Valentine’s Day is approaching, which can only mean one thing… love is in the air!
Now, before you get the wrong idea, this won’t be a blog purely for couples. Valentine’s Day is about love and that love can and should include everyone. So, this year, we’ve created a list of date night ideas whether bae is your other half, your best friend, or yourself, and whether you’re suffering with fatigue, a lack of money, or just a plain lack of ideas.
Friends:
Kaleb (17 – living with a brain tumour) and Ella (18) have been friends for 6 ½ years and share some of their favourite ‘friend date’ ideas.
- Have a joke – this mainly involves showing each other cat pictures (sad, but true!)
- Talk – whether it’s about your tumour, holidays, school, gossip or whatever else, communicating, sharing and listening is a brilliant way to have fun, love and feel loved
- Go out for a meal, order in a takeaway, or have fun making something for each other. We first bonded over a shared love of cake and confectionary, so perhaps bake a cake!
- Go to the cinema and then talk about the film after
- Go to the park, talk, swing, slide, have fun
- Go shopping – whether you buy something or not, just trying on silly outfits, finding tasty food, and wandering around together can be great fun
- Do some in house activities – board games, video games, a puzzle, there’s a lot you can do without even leaving the house
- Talk about all your best memories you’ve had as friends – embarrassing school stuff, funny moments, what you first thought when you met each other, how far your friendship has come
- Grab a box set and binge watch a new show or an old one you both love to watch over and over
Individuals:
Abigail (22 – living with a brain tumour) likes to make sure she’s making time for the most important person in her life – herself, and shares some of her favourite ‘self date’ ideas.
- Listen to music – especially your favourite songs
- Go get your nails done, or do them at home yourself. Doing something to pamper myself is a great way to relax and have fun.
- Go shopping – even if you don’t buy anything, the journey is fun and gets you out and active. It can also give you something worth saving up for
- Bake cakes, brownies, or bread. A nice foody treat always goes down well
- Take yourself out for a meal, it’s becoming more common to eat out alone now and if you take a good book it’s not as daunting as many people think. If you are too worried to go out alone, why not get a takeaway in or make yourself something really yummy at home?
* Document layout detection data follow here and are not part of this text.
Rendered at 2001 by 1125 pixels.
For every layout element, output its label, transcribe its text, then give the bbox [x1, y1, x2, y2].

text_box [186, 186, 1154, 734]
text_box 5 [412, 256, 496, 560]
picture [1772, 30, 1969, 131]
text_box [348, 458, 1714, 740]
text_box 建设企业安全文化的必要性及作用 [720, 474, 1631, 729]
- Binge watch your favourite TV shows, or have a movie marathon of your favourite films, whilst curled up in your pjs and a blanket
- Plays games – card games, board games, a puzzle, Xbox, Playstation, Wii – any game really!
Couples:
Beth (26 – living with a brain tumour) and Sam (25) first met during a Duke of Edinburgh residential trip. Eight years’ later and they’re still together. Having had many dates together, they have plenty of ideas to share.
- Film nights in, make your own cinema but with the pause button and pyjamas.
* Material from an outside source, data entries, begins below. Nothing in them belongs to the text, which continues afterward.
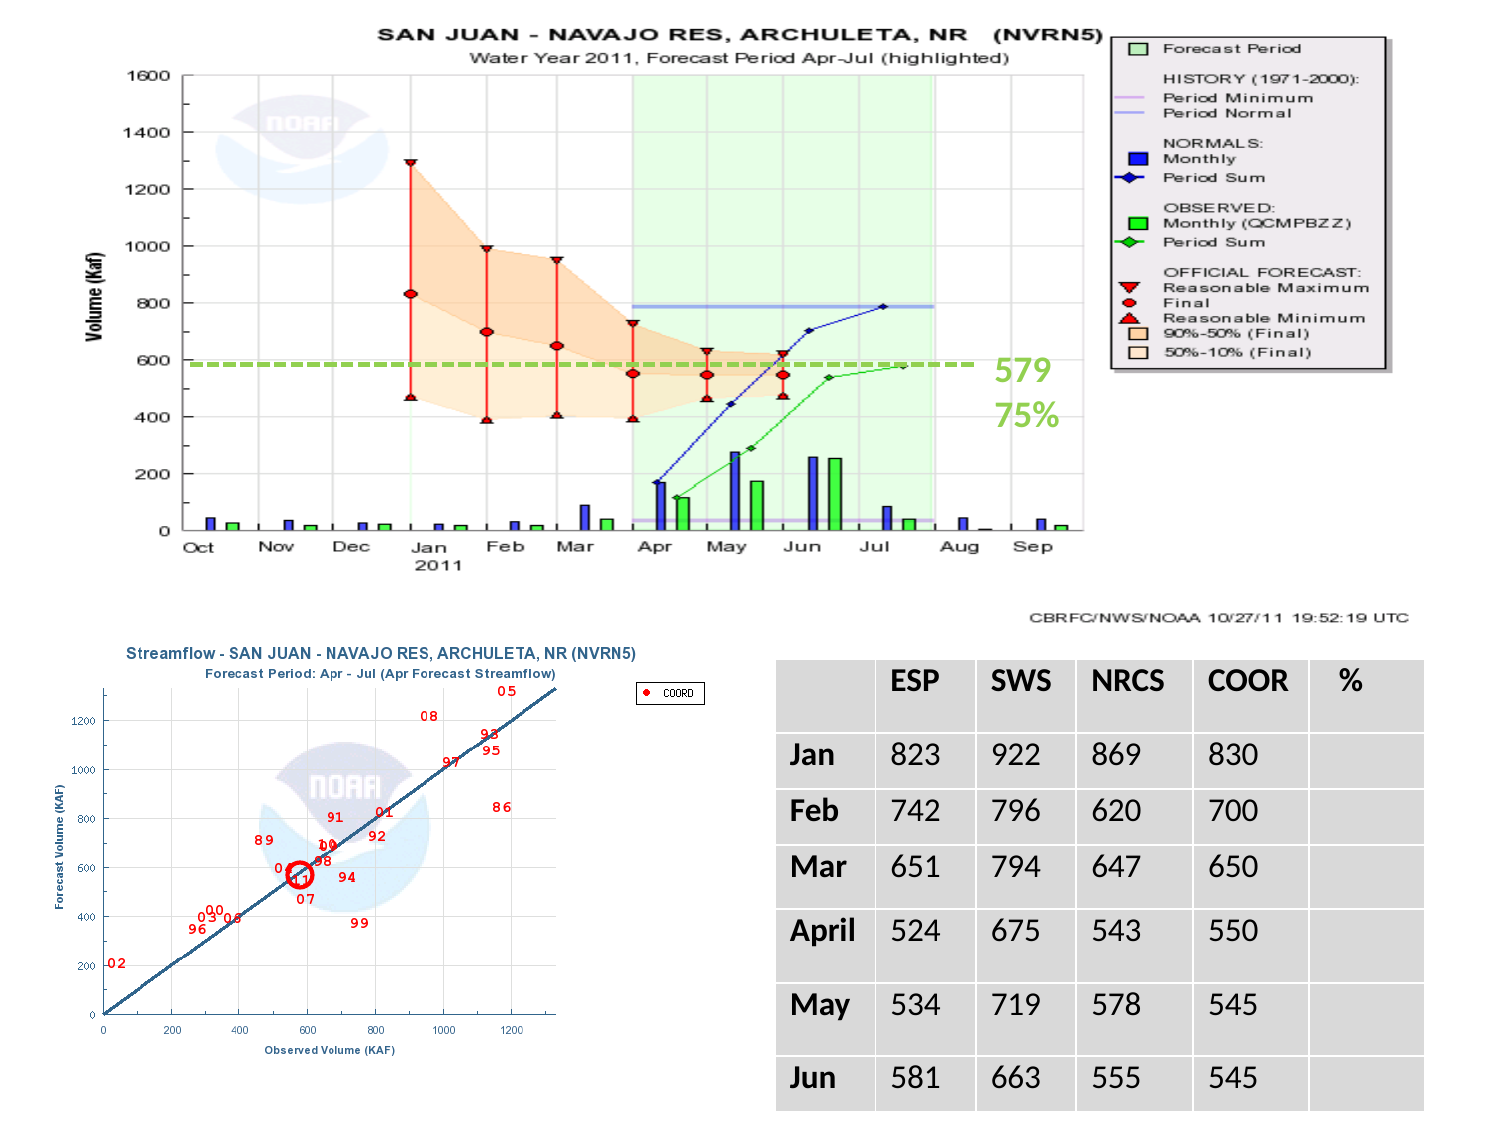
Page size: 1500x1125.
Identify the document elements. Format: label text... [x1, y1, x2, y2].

table_cell 524 [876, 910, 975, 982]
table_cell 543 [1077, 910, 1192, 982]
table_cell 545 [1194, 1057, 1308, 1111]
table_cell [1310, 790, 1424, 844]
table_cell Mar [776, 846, 875, 908]
table_cell 823 [876, 734, 975, 788]
table_cell 869 [1077, 734, 1192, 788]
table_cell 796 [977, 790, 1075, 844]
table_cell 578 [1077, 984, 1192, 1055]
table_cell 663 [977, 1057, 1075, 1111]
table_cell 719 [977, 984, 1075, 1055]
table_cell Jun [776, 1057, 875, 1111]
table_header SWS [977, 660, 1075, 732]
table_header NRCS [1077, 660, 1192, 732]
table_cell 555 [1077, 1057, 1192, 1111]
table_cell 545 [1194, 984, 1308, 1055]
table_cell Feb [776, 790, 875, 844]
table_cell 650 [1194, 846, 1308, 908]
table_cell 830 [1194, 734, 1308, 788]
table_cell 700 [1194, 790, 1308, 844]
table_cell April [776, 910, 875, 982]
table_cell [1310, 734, 1424, 788]
picture [45, 642, 713, 1063]
table_cell 651 [876, 846, 975, 908]
table_cell 534 [876, 984, 975, 1055]
picture [62, 24, 1413, 626]
table_cell [1310, 910, 1424, 982]
table_cell 742 [876, 790, 975, 844]
table_cell Jan [776, 734, 875, 788]
table_cell 647 [1077, 846, 1192, 908]
table_cell 922 [977, 734, 1075, 788]
table_cell 550 [1194, 910, 1308, 982]
table_cell 794 [977, 846, 1075, 908]
table_header COOR [1194, 660, 1308, 732]
table_header [776, 660, 875, 732]
table_cell [1310, 984, 1424, 1055]
table_cell 675 [977, 910, 1075, 982]
table_cell 581 [876, 1057, 975, 1111]
table_cell [1310, 846, 1424, 908]
table_header % [1310, 660, 1424, 732]
table_header ESP [876, 660, 975, 732]
table_cell 620 [1077, 790, 1192, 844]
table_cell [1310, 1057, 1424, 1111]
table_cell May [776, 984, 875, 1055]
- Games. From board games to candy crush, any game will do!
- Get a takeaways or cook each other a nice meal.
- Catch-up on your favourite TV show or watch an old classic
- We both like to go to IKEA. We love looking around, getting free pencils and having lunch!
- Get some snacks, put a film on and just relax with each other
- Bake a cake, cook something new, or get crafty
- Get out a bottle of your favourite drink (can be non-alcoholic!) and rewind your past – embarrassing, silly, heart-warming memories.
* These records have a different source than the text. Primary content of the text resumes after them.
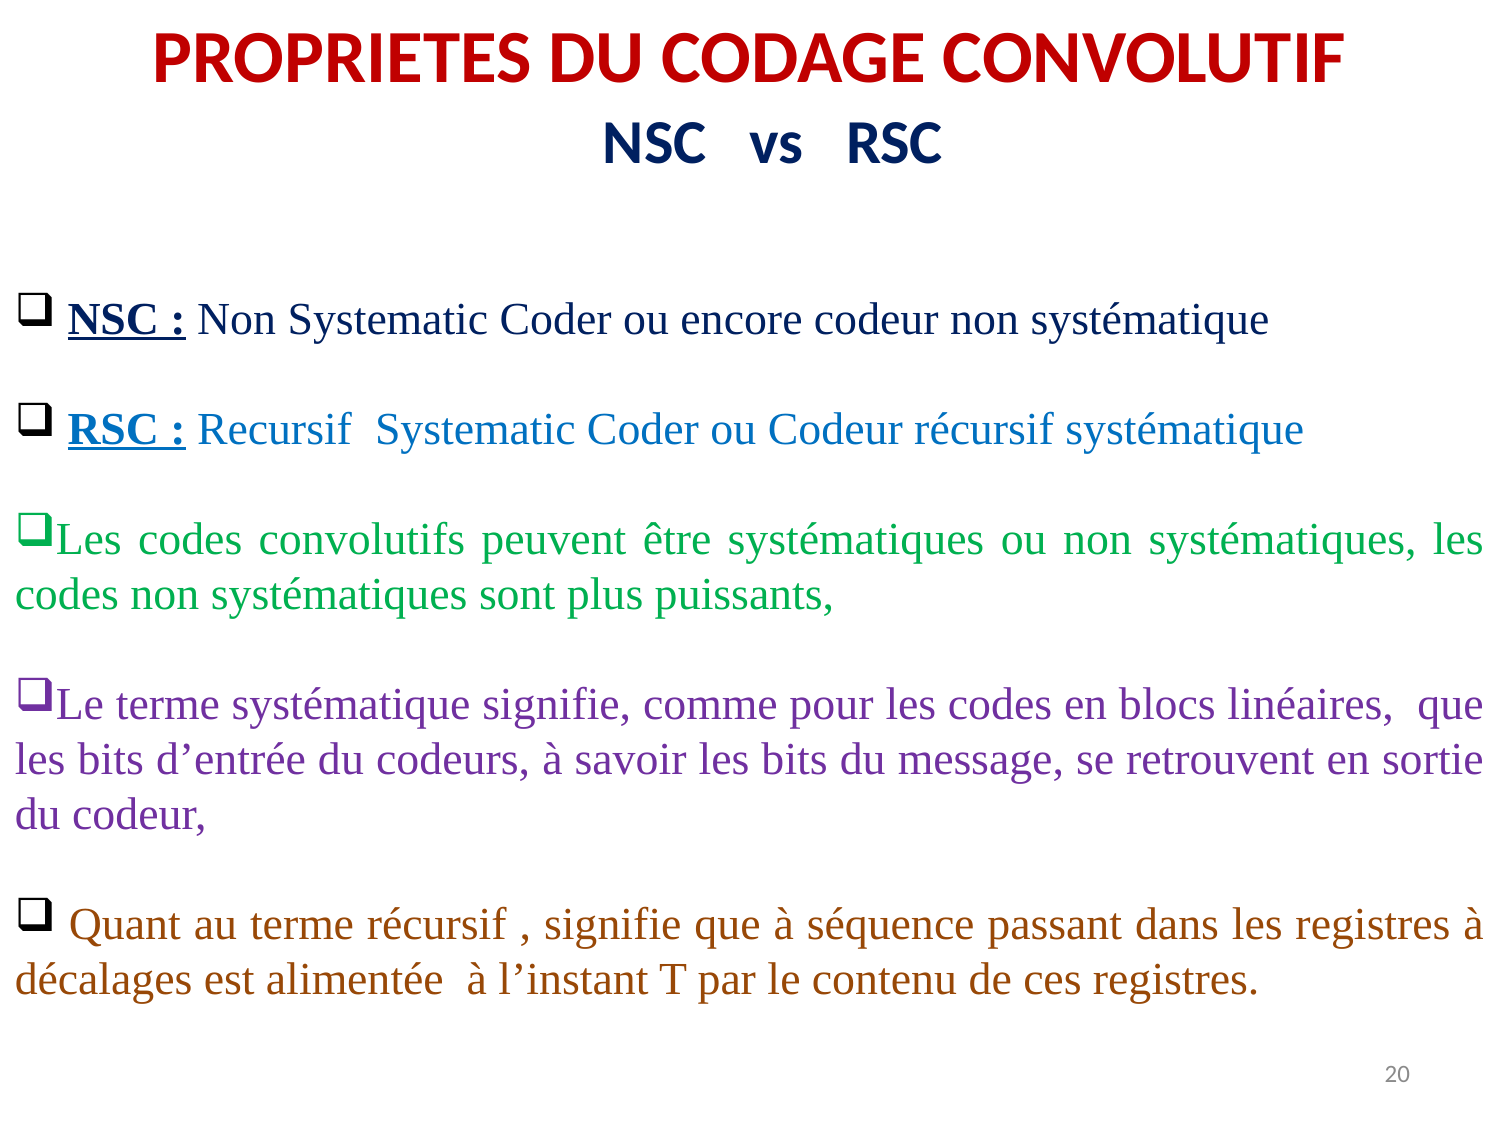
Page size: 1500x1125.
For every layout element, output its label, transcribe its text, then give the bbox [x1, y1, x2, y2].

slide_number 20 [1074, 1042, 1425, 1103]
text_box PROPRIETES DU CODAGE CONVOLUTIF [0, 0, 1500, 105]
text_box NSC : Non Systematic Coder ou encore codeur non systématique RSC : Recursif Systematic Coder ou Codeur récursif systématique Les codes convolutifs peuvent être systématiques ou non systématiques, les codes non systématiques sont plus puissants, Le terme systématique signifie, comme pour les codes en blocs linéaires, que les bits d’entrée du codeurs, à savoir les bits du message, se retrouvent en sortie du codeur, Quant au terme récursif , signifie que à séquence passant dans les registres à décalages est alimentée à l’instant T par le contenu de ces registres. [0, 281, 1500, 1011]
text_box NSC vs RSC [374, 93, 1172, 184]
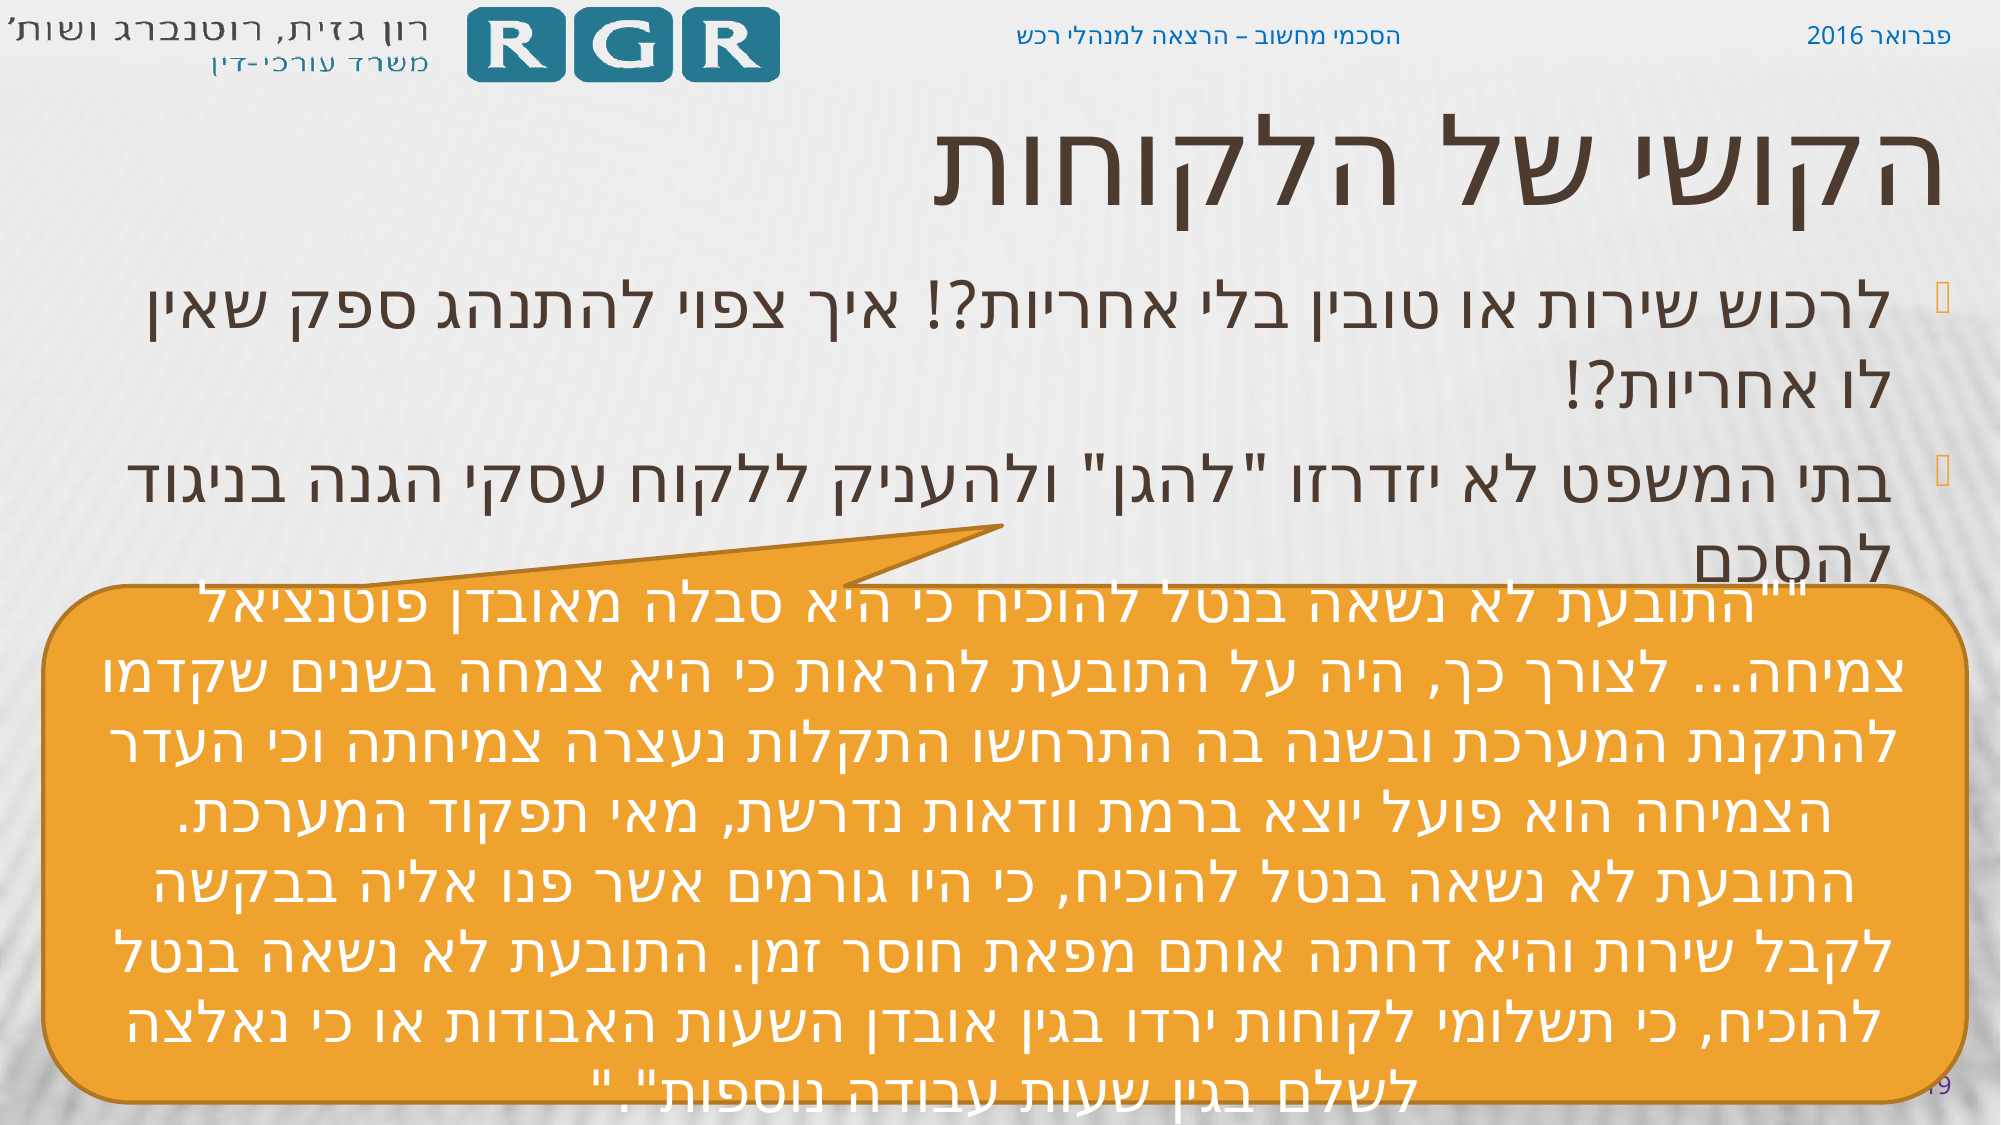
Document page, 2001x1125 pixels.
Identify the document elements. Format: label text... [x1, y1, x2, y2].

title הקושי של הלקוחות [66, 117, 1967, 254]
text_box ""התובעת לא נשאה בנטל להוכיח כי היא סבלה מאובדן פוטנציאל צמיחה... לצורך כך, היה על התובעת להראות כי היא צמחה בשנים שקדמו להתקנת המערכת ובשנה בה התרחשו התקלות נעצרה צמיחתה וכי העדר הצמיחה הוא פועל יוצא ברמת וודאות נדרשת, מאי תפקוד המערכת. התובעת לא נשאה בנטל להוכיח, כי היו גורמים אשר פנו אליה בבקשה לקבל שירות והיא דחתה אותם מפאת חוסר זמן. התובעת לא נשאה בנטל להוכיח, כי תשלומי לקוחות ירדו בגין אובדן השעות האבודות או כי נאלצה לשלם בגין שעות עבודה נוספות"." [41, 523, 1969, 1105]
footer הסכמי מחשוב – הרצאה למנהלי רכש [683, 12, 1417, 60]
slide_number פברואר 2016 [1417, 12, 1967, 60]
slide_number 19 [1902, 1062, 1967, 1103]
picture [7, 7, 780, 83]
list לרכוש שירות או טובין בלי אחריות?! איך צפוי להתנהג ספק שאין לו אחריות?! בתי המשפט לא יזדרזו "להגן" ולהעניק ללקוח עסקי הגנה בניגוד להסכם גם כשיש אחריות – קושי גדול להוכיח את גובה הנזק [66, 254, 1967, 650]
- Go stargazing – get some blankets and a pillow and get cozy! Conversation will naturally flow or you can just lay in comfortable silence and take in the scenery
- Building duvet fort and cuddle up inside with a hot chocolate
- Go to the zoo – you can walk around and enjoy each other’s company without any pressure to talk or move around too quickly and there are plenty of opportunities to sit down and relax (and have a picnic!)
Relationship Support
We know that a brain tumour diagnosis often impacts the wider family. In our ‘Losing Myself’ report, 2 in 3 said that they had seen a negative impact on their relationship with their partner, while 72% have had physical intimacy affected. Studies show that it is the personality and cognitive effects of brain tumours that place the most strain on relationships, particularly where they cause behaviour change, but that techniques to support caregivers can make a positive difference.
We have been working in partnership with OnePlusOne – a charity that specialises in relationship building – to investigate the experiences of those affected by a brain tumour and possible support needs. If you would like to contribute to our work on developing bespoke relationship support for those affected by a brain tumour, please contact the Information and Support team on 0808 800 0004 or email us at [email protected] – we would love to hear from you.
In the meantime, you might be interested in Click – an online resource that’s been developed by OnePlusOne to provide general relationship support and help you strengthen your relationships. It features a professional-led listening room, moderated community posts, evidence-based articles, goal-setting, quizzes, and personalised recommendations to help you improve and maintain the quality of your relationships.